EDF Energy was handed £2.99 million between April 29 and October to shut down turbines on the Fallago Rig wind farm, which is on land owned by the Duke of Roxburghe in Scottish Borders.
The “constraint payments”, which averaged around £500,000 per month, ultimately come from electricity bills and are given to wind farm companies for not producing energy during periods of high generation or low demand.
This usually happens when it is too windy, in order not to overload the National Grid, but can also occur when maintenance work on the Grid is being carried out.
The 48 – turbine development in the Lammermuir Hills started generated electricity in January but only completed testing and came fully online on May 17
Campaigners said the payments for not producing electricity – which spiked at more than £320,000 per day – demonstrated the consequences for consumers of Alex Salmond’s drive for wind energy north of the Border.
This is because the transmission network lacks the capacity to transport much of the electricity generated by wind farms in rural Scotland to urban centres in England where demand is highest.
Linda Holt, spokesman for anti-wind farm group Scotland Against Spin, said: “The massive constraint payments Scottish wind farms receive are the result of a skewed planning system which allows wind farms to be built before the infrastructure is in place to take all the energy they produce.
“Wind development in Scotland is out of control, wind speculators are mopping up millions in subsidies and we’re all paying for electricity we can’t even use.” The Duke of Roxburghe did not benefit from the constraint payments.
According to figures provided by the Renewable Energy Foundation, a charity that publishes information on the energy sector, around half the £3 million total was paid between April 29 and the middle of May when the wind farm became fully operational.
However, EDF continued to receive regular payments during summer when the warm weather would have led to relatively low demand.
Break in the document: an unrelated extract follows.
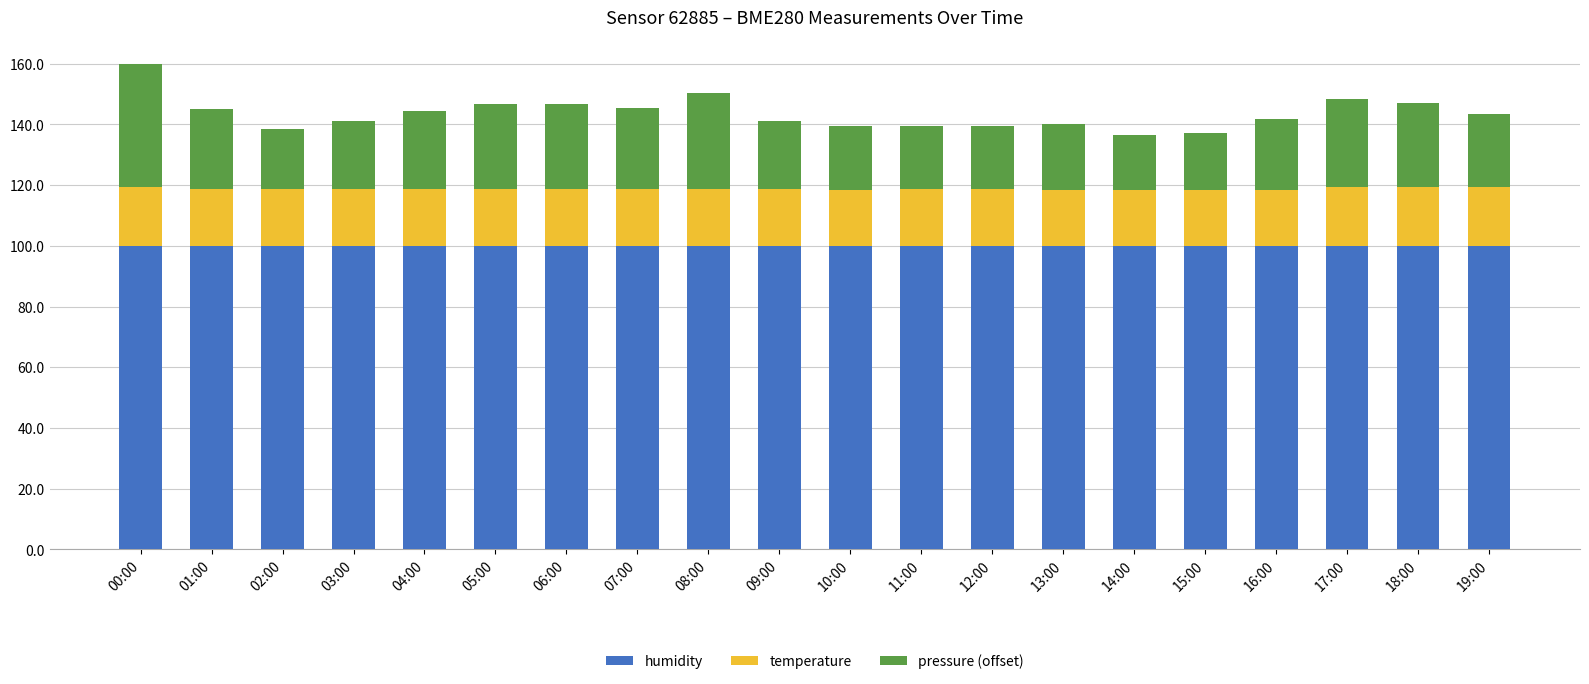

What is the average value of the humidity series?

100.0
These included sums of more than £198,000 on June 30, £148,565 on August 17 and £171,801 on August 18.
Despite the much cooler temperatures, payments spiked again last month, totalling £402,814. This total included £92,102 on October 22 and £138,755 the following day.
A spokesman for French-owned EDF said all energy generators, regardless of the technology they use, have deals covering periods when the National Grid instructs them to temporarily decrease the power they produce.
“Such instructions from the National Grid are part of its daily management of the electricity system, as it works to ensure it maintains the right balance between generation and customer demand or to manage temporary technical limitations within the transmission network,” he said.
A National Grid spokesman said constraint payments to wind farm companies totalled £7 million in 2012/13, adding that this represented only four per cent of the £170 million given to all electricity generators.